You might call Maxim Lapierre the perfect fit in Anaheim. He’s 6-foot-2 and 207 pounds of solid muscle. He hits. He’s neither young nor old at just under 26. And he’s been in the league nearly 300 games, so he’s just slightly behind the Ducks’ young core, two of whom, Ryan Getzlaf and Corey Perry, have just arrived at 400 games apiece.
Interestingly, Lapierre is the fourth player to come over to the team from Montreal in the past couple of seasons, the others being former first-rounder Kyle Chipchura, Saku Koivu, and Paul Mara. Only two of the four were dressed for Anaheim Sunday night, with Chipchura surrendering fourth-line duties and Mara sitting as a defenseman.
Lapierre was traded from the Canadiens for Brett Festerling and a fifth-round pick in 2012 back in late December. He’s what you might call a Ducks’ Duck, if the numbers are anything to go by. With the Habs — who originally drafted him in the second round in 2003 — he had 108 hits this year, 63 PIMs, and had played in all of the team’s 38 games to the day they traded him.
Over the past three years, the native of Saint-Leonard Quebec, in the Montreal area, has logged 295 games with a first, partial season in Hamilton of the AHL and Montreal.
Why would the Habs, a notoriously small team, get rid of a guy like this? The question is intensified when you see him. He’s everything a team like Montreal needs, with size, French background, and (just saying) a stunning handsomeness that would make him the perfect media darling, it might seem.
The local French-language newspaper, Le Journal de Montreal, according to a French-speaking source I consulted, reported recently that Lapierre and coach Jacques Martin just didn’t get along.
“It’s a weird feeling to be honest,” Lapierre said about the trade. “It’s the first time in my career, even in Junior I never was traded, or midget or anything. So it’s a weird feeling. You’re shy at the beginning getting with a new team, but it’s fine. It’s a great group of guys, and I think I’m going to enjoy Anaheim.”
“Chipper [Chipchura], Saku, and Paul Mara are all great guys,” Lapierre added about reuniting with his former Habs teammates. “I played with them in Montreal. We had a lot of fun there, and bringing it here now, we’ll play well. It was nice to have those guys at the beginning.
“You know, sometimes you meet the organization, and you figure it out that you’re not part of the plans anymore, and it all depends on the game plan and the system. It was different. Jacques Martin was there, that’s why . . . . We talk, and it was good for me to change.”
Read that how you will, but it looks like the Montreal newspaper story was right.
Good for the Ducks. Sunday night was Lapierre’s third game with them.

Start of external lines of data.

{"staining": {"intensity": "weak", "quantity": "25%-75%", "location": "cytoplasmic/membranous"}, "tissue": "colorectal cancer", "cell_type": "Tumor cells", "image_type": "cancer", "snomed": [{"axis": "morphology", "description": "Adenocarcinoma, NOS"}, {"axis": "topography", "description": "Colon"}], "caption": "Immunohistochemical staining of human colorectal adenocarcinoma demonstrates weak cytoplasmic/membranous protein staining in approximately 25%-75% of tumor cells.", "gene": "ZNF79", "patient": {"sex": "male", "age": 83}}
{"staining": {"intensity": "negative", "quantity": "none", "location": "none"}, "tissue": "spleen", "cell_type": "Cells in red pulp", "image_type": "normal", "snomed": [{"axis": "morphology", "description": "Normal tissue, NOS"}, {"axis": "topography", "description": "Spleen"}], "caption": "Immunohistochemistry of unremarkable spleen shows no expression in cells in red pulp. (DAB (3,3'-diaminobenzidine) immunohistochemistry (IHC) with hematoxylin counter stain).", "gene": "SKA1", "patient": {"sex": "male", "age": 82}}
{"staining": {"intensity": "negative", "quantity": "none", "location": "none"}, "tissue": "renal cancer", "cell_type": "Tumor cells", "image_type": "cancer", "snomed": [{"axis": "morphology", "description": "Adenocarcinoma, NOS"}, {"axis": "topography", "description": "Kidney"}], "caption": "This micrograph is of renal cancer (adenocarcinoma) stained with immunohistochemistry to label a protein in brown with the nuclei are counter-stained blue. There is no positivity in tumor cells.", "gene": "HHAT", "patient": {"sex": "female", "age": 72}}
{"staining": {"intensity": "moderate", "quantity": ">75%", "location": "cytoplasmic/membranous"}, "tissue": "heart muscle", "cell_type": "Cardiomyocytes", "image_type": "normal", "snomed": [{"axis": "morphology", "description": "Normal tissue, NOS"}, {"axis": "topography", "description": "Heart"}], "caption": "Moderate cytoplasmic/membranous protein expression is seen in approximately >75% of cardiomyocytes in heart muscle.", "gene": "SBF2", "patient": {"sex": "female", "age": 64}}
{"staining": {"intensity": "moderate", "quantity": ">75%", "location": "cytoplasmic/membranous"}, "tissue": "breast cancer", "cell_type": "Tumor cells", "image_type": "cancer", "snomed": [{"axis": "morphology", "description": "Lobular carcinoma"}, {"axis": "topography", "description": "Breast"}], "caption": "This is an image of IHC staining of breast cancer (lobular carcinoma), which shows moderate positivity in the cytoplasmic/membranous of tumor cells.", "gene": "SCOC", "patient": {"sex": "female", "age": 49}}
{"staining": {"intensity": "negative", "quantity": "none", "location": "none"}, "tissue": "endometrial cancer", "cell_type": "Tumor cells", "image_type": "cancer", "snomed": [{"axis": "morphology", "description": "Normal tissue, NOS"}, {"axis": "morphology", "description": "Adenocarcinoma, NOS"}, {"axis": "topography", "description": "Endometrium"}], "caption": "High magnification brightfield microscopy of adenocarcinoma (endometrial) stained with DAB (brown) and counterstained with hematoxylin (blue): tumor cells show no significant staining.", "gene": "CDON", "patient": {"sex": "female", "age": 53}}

Aside from registering a team high six hits on the night against San Jose, Lapierre killed penalties, sucked up nearly eighteen minutes of ice time over 21 shifts, registered three of the team’s 28 shots, blocked two shots, and won 61 percent of his faceoffs.
That latter number was no fluke, or based on a small number of draws, where he was 11-7 in the faceoff circle.
“I worked a lot with Guy Carbonneau when I was in Montreal,” he said about taking face-offs. “I think he was a specialist when he was in the league. I keep it simple. I always do the same thing, which is to go under his stick, and it works for me most of the time.”
His place on the Ducks’ roster right now is to slot with Brandon McMillan and Joffrey Lupul on the third line. McMillan has played about half the team’s games this year, and Lupul has played in 16 contests coming into Sunday after a year’s layoff from injury. Lapierre had nine points (five goals, four assists) coming into Sunday.
It might also be worth noting that je has been used six times on the shootout, scoring three goals. That’s a percantage higher than Koivu, Teemu Selanne, and Bobby Ryan, just to name a few. Makes one wonder what might happen the next time the Ducks find themselves in that situation.
For Lapierre, the adjustment to SoCal hasn’t been hard. Lapierre is living in his own place as of a couple of days ago, something which he says allows him to relax.
“Every day you learn something new about the place, but I would say I’m really comfortable here,” he said about his new home. “We have good people here working hard for us. And for the car, I just left it home.
“It’s great when you win. People pull you aside, but it’s a tough city when you lose,” Lapierre added about his old home. “I enjoyed my time there, but it’s time to have something new. It’s a new start here, and I’m sure it’s going to be great here, too.”
“Max coming in, and obviously I knew him well from the years in Montreal, you try to give him a bit of a heads-up, what life is in hockey here, and the difference between Montreal and the West Coast,” Koivu said. “You know, he’s been around. There’s not too much you have to tell him. But for him to come here, knowing a few guys from Montreal, makes him more comfortable right from the day one, and it makes it a bit easier.”
Rarely does a player come to a new situation and start as effectively as Lapierre has in Anaheim. Perhaps that comes from the freshness of things. More likely, it’s because he’s got a niche that he grasps, and that set of skills is precisely what the Ducks need.
Lapierre’s style of play — his toughness, size, and tenacity — make him a precise amalgamation of qualities that are what “Duckness” has been since the Brian Burke era.